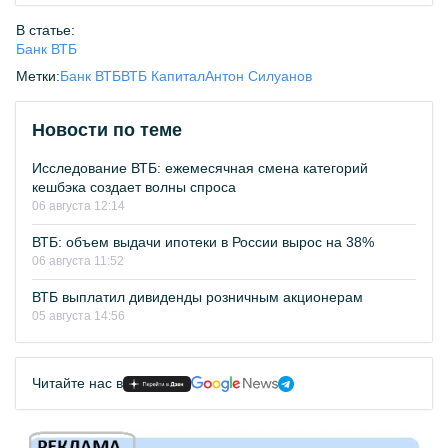
В статье:
Банк ВТБ
Метки:
Банк ВТБ
ВТБ Капитал
Антон Силуанов
Новости по теме
Исследование ВТБ: ежемесячная смена категорий
кешбэка создает волны спроса
06 августа 12:14
ВТБ: объем выдачи ипотеки в России вырос на 38%
06 августа 11:52
ВТБ выплатил дивиденды розничным акционерам
05 августа 14:56
Читайте нас в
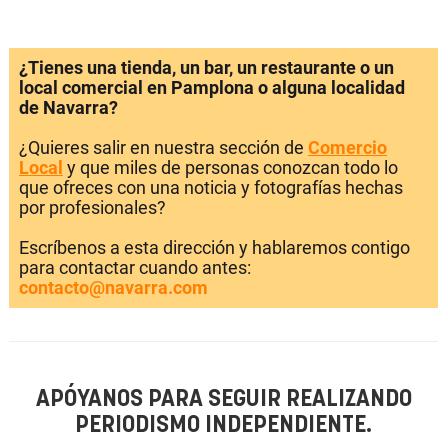
¿Tienes una tienda, un bar, un restaurante o un
local comercial en Pamplona o alguna localidad
de Navarra?
¿Quieres salir en nuestra sección de
Comercio
Local
y que miles de personas conozcan todo lo
que ofreces con una noticia y fotografías hechas
por profesionales?
Escríbenos a esta dirección y hablaremos contigo
para contactar cuando antes:
contacto@navarra.com
APÓYANOS PARA SEGUIR REALIZANDO
PERIODISMO INDEPENDIENTE.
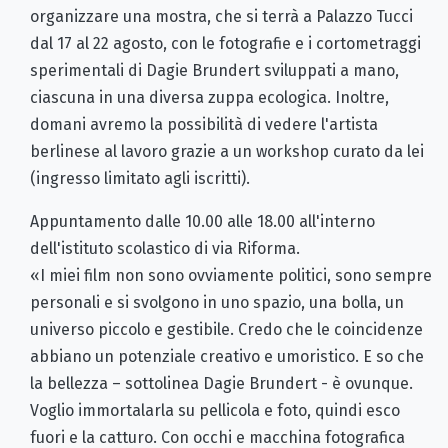
organizzare una mostra, che si terrà a Palazzo Tucci
dal 17 al 22 agosto, con le fotografie e i cortometraggi
sperimentali di Dagie Brundert sviluppati a mano,
ciascuna in una diversa zuppa ecologica. Inoltre,
domani avremo la possibilità di vedere l'artista
berlinese al lavoro grazie a un workshop curato da lei
(ingresso limitato agli iscritti).
Appuntamento dalle 10.00 alle 18.00 all'interno
dell'istituto scolastico di via Riforma.
«I miei film non sono ovviamente politici, sono sempre
personali e si svolgono in uno spazio, una bolla, un
universo piccolo e gestibile. Credo che le coincidenze
abbiano un potenziale creativo e umoristico. E so che
la bellezza – sottolinea Dagie Brundert - è ovunque.
Voglio immortalarla su pellicola e foto, quindi esco
fuori e la catturo. Con occhi e macchina fotografica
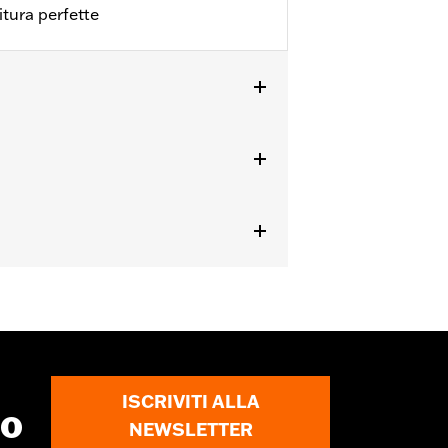
itura perfette
rnizioni. Per informazioni rivolgersi a
ISCRIVITI ALLA
to
NEWSLETTER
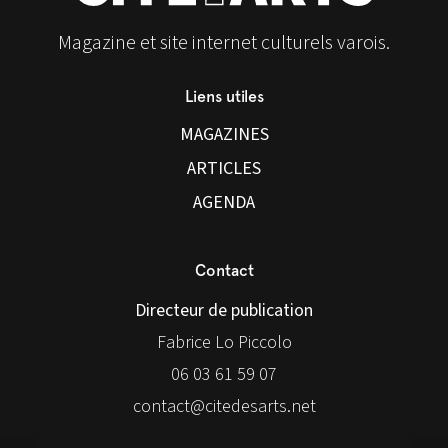
Magazine et site internet culturels varois.
Liens utiles
MAGAZINES
ARTICLES
AGENDA
Contact
Directeur de publication
Fabrice Lo Piccolo
06 03 61 59 07
contact@citedesarts.net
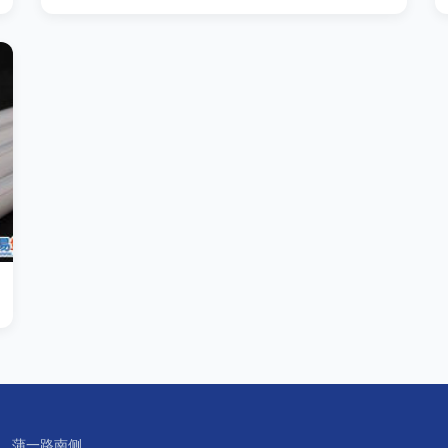
、蒲一路南侧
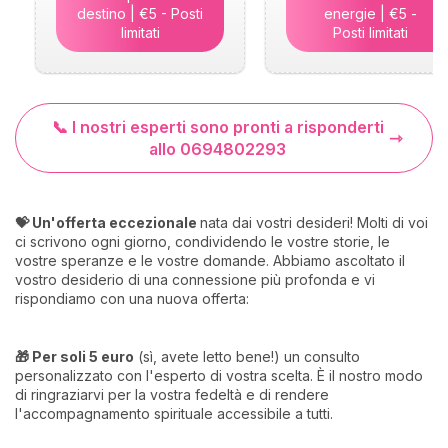
destino | €5 - Posti
energie | €5 -
limitati
Posti limitati
📞 I nostri esperti sono pronti a risponderti
allo 0694802293
💝 Un'offerta eccezionale
nata dai vostri desideri! Molti di voi
ci scrivono ogni giorno, condividendo le vostre storie, le
vostre speranze e le vostre domande. Abbiamo ascoltato il
vostro desiderio di una connessione più profonda e vi
rispondiamo con una nuova offerta:
🎁 Per soli 5 euro
(sì, avete letto bene!) un consulto
personalizzato con l'esperto di vostra scelta. È il nostro modo
di ringraziarvi per la vostra fedeltà e di rendere
l'accompagnamento spirituale accessibile a tutti.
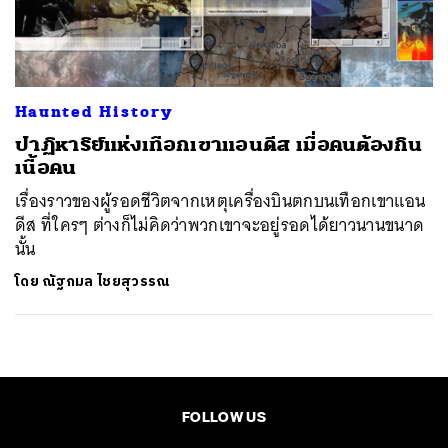
ค้นหา
SHARE
TWEET
LINE
EMAIL
Haunted History
ปาฏิหาริย์แห่งเทือกเขาแอนดีส เมื่อคนต้องกิน
เนื้อคน
เรื่องราวของผู้รอดชีวิตจากเหตุเครื่องบินตกบนเทือกเขาแอน
ดีส ที่ใครๆ ต่างก็ไม่คิดว่าพวกเขาจะอยู่รอดได้ยาวนานขนาด
นั้น
โดย
ณัฐกมล ไชยสุวรรณ
FOLLOW US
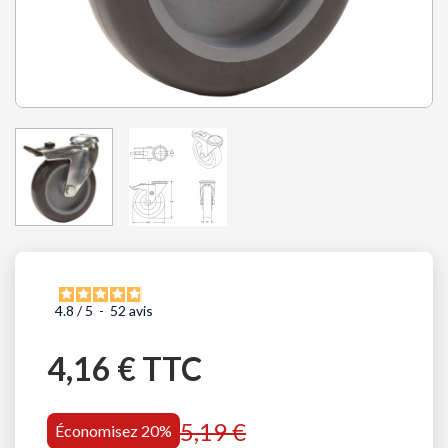
4.8
/
5
-
52
avis
4,16 € TTC
5,19 €
Économisez 20%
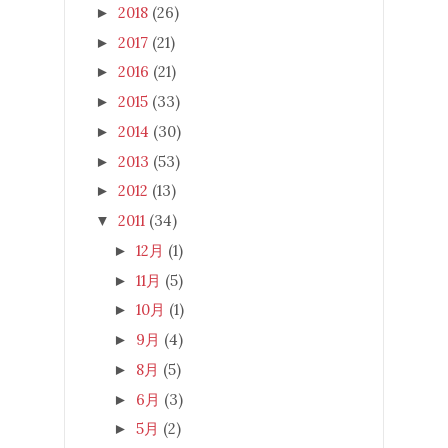
2018
(26)
►
2017
(21)
►
2016
(21)
►
2015
(33)
►
2014
(30)
►
2013
(53)
►
2012
(13)
►
2011
(34)
▼
12月
(1)
►
11月
(5)
►
10月
(1)
►
9月
(4)
►
8月
(5)
►
6月
(3)
►
5月
(2)
►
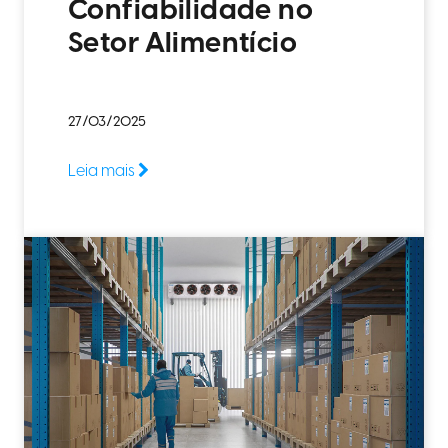
Confiabilidade no
Setor Alimentício
27/03/2025
Leia mais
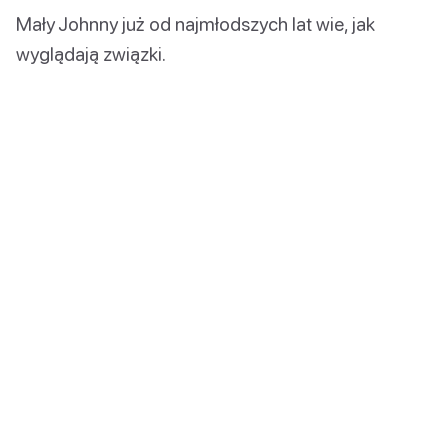
Mały Johnny już od najmłodszych lat wie, jak
wyglądają związki.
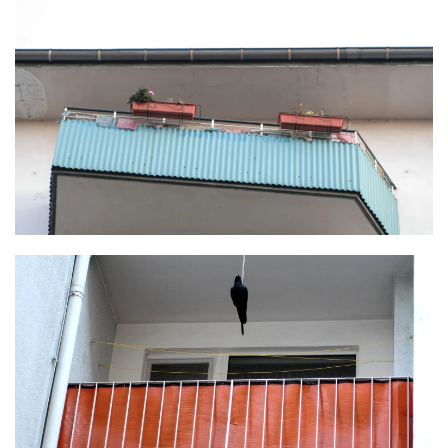
KLICKE HIER
KLICKE HIER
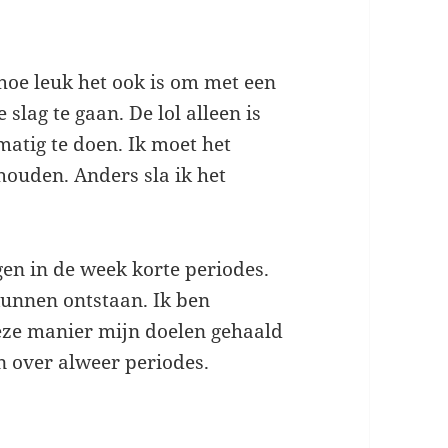
hoe leuk het ook is om met een
lag te gaan. De lol alleen is
atig te doen. Ik moet het
ouden. Anders sla ik het
.
gen in de week korte periodes.
unnen ontstaan. Ik ben
eze manier mijn doelen gehaald
en over alweer periodes.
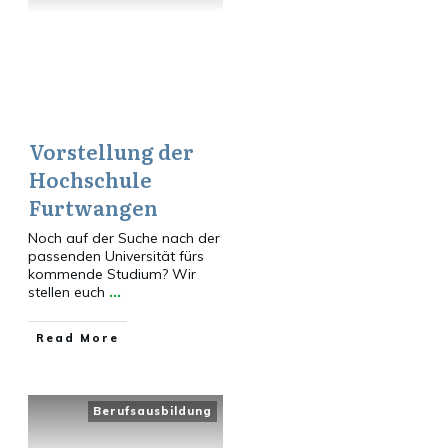
Vorstellung der
Hochschule
Furtwangen
Noch auf der Suche nach der
passenden Universität fürs
kommende Studium? Wir
stellen euch
...
​Read More
Berufsausbildung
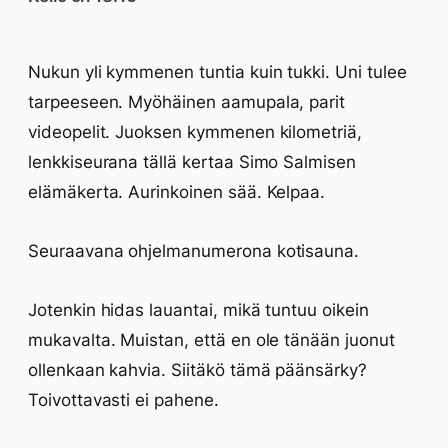
Nukun yli kymmenen tuntia kuin tukki. Uni tulee
tarpeeseen. Myöhäinen aamupala, parit
videopelit. Juoksen kymmenen kilometriä,
lenkkiseurana tällä kertaa Simo Salmisen
elämäkerta. Aurinkoinen sää. Kelpaa.
Seuraavana ohjelmanumerona kotisauna.
Jotenkin hidas lauantai, mikä tuntuu oikein
mukavalta. Muistan, että en ole tänään juonut
ollenkaan kahvia. Siitäkö tämä päänsärky?
Toivottavasti ei pahene.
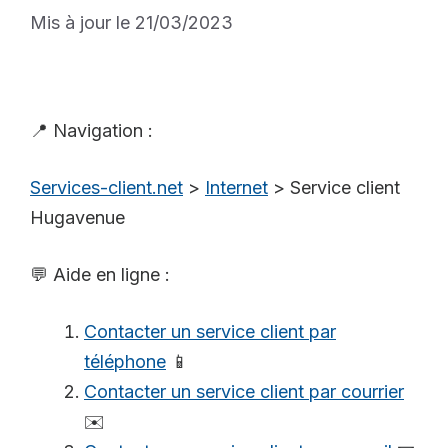
Mis à jour le 21/03/2023
📍 Navigation :
Services-client.net
>
Internet
>
Service client
Hugavenue
💬 Aide en ligne :
Contacter un service client par
téléphone
📱
Contacter un service client par courrier
✉️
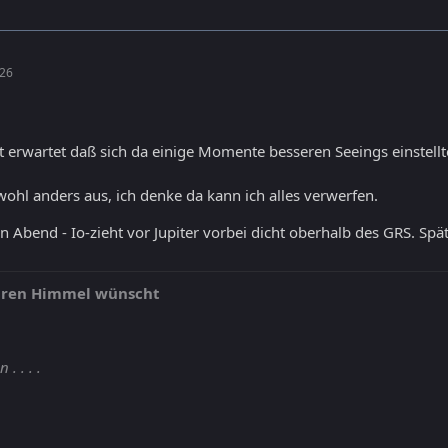
:26
cht erwartet daß sich da einige Momente besseren Seeings einstell
ohl anders aus, ich denke da kann ich alles verwerfen.
n Abend - Io-zieht vor Jupiter vorbei dicht oberhalb des GRS. Sp
laren Himmel wünscht
. . . .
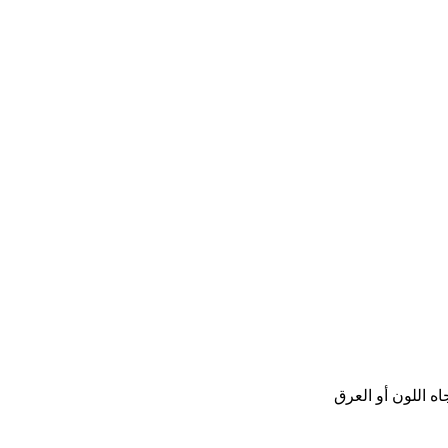
ه اللون أو العرق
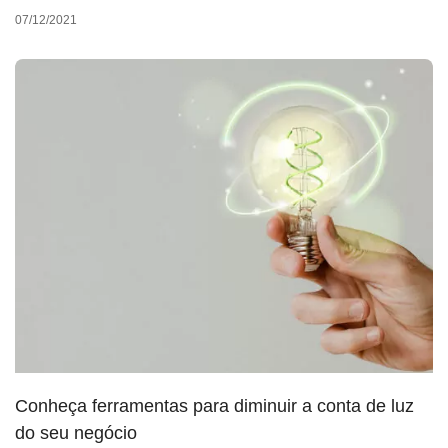
07/12/2021
Conheça ferramentas para diminuir a conta de luz
do seu negócio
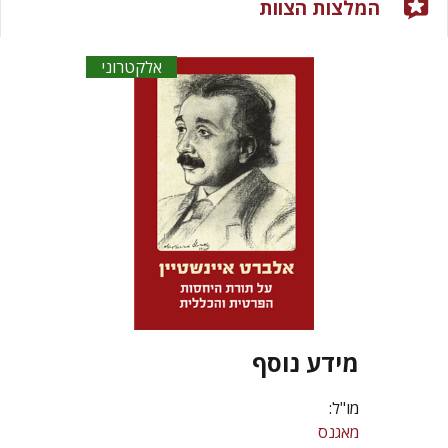
המלצות הצוות
אלקטרוני
מידע נוסף
מו"ל:
מאגנס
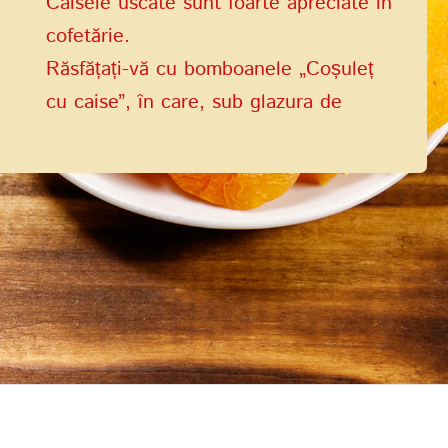
Caisele uscate sunt foarte apreciate în
cofetărie.
Răsfățați-vă cu bomboanele „Coșuleț
cu caise”, în care, sub glazura de
ciocolată clasică, se ascunde o
adevărată comoară – caisă suculentă,
plină de prospețime și energie solară.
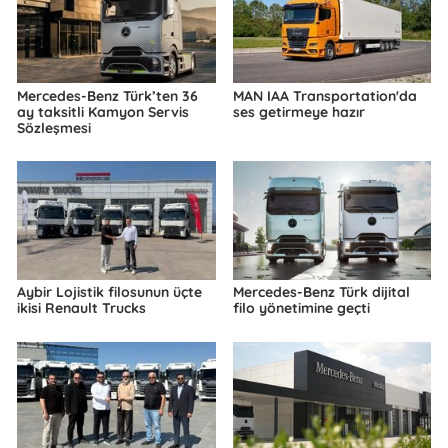
Mercedes-Benz Türk’ten 36
MAN IAA Transportation'da
ay taksitli Kamyon Servis
ses getirmeye hazır
Sözleşmesi
Aybir Lojistik filosunun üçte
Mercedes-Benz Türk dijital
ikisi Renault Trucks
filo yönetimine geçti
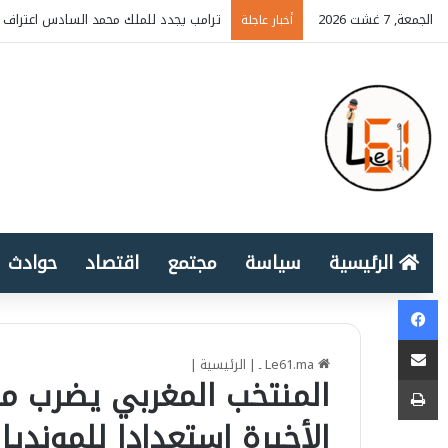
الجمعة, 7 غشت 2026
ترامب يجدد للملك محمد السادس اعتراف أ
أخبار عاجلة
الرئيسية
سياسة
مجتمع
اقتصاد
حوادث
Facebook
المشاركة عبر البريد الإلكتروني
Le61.ma ـ
|
الرئيسية
|
طباعة
المنتخب المغربي يضرب مد
الأخيرة استعدادا للمونديا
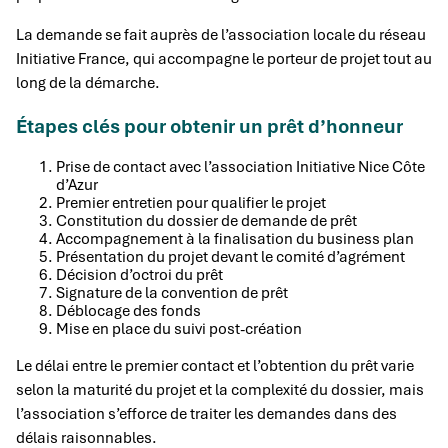
La demande se fait auprès de l’association locale du réseau
Initiative France, qui accompagne le porteur de projet tout au
long de la démarche.
Étapes clés pour obtenir un prêt d’honneur
Prise de contact avec l’association Initiative Nice Côte
d’Azur
Premier entretien pour qualifier le projet
Constitution du dossier de demande de prêt
Accompagnement à la finalisation du business plan
Présentation du projet devant le comité d’agrément
Décision d’octroi du prêt
Signature de la convention de prêt
Déblocage des fonds
Mise en place du suivi post-création
Le délai entre le premier contact et l’obtention du prêt varie
selon la maturité du projet et la complexité du dossier, mais
l’association s’efforce de traiter les demandes dans des
délais raisonnables.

· · · · · · ·

◆ ASSIGNMENT: Going back to the data above, write out everything from the line with "Voglio immortalarla su" down to the line with "(sì, avete letto bene!) un consulto", both included, leaving every picture out.

◆ EXERCISE RESULT:
Voglio immortalarla su pellicola e foto, quindi esco
fuori e la catturo. Con occhi e macchina fotografica
itura perfette
rnizioni. Per informazioni rivolgersi a
ISCRIVITI ALLA
to
NEWSLETTER
Magazine et site internet culturels varois.
Liens utiles
MAGAZINES
ARTICLES
AGENDA
Contact
Directeur de publication
Fabrice Lo Piccolo
06 03 61 59 07
contact@citedesarts.net
、蒲一路南侧
destino | €5 - Posti
energie | €5 -
limitati
Posti limitati
📞 I nostri esperti sono pronti a risponderti
allo 0694802293
💝 Un'offerta eccezionale
nata dai vostri desideri! Molti di voi
ci scrivono ogni giorno, condividendo le vostre storie, le
vostre speranze e le vostre domande. Abbiamo ascoltato il
vostro desiderio di una connessione più profonda e vi
rispondiamo con una nuova offerta:
🎁 Per soli 5 euro
(sì, avete letto bene!) un consulto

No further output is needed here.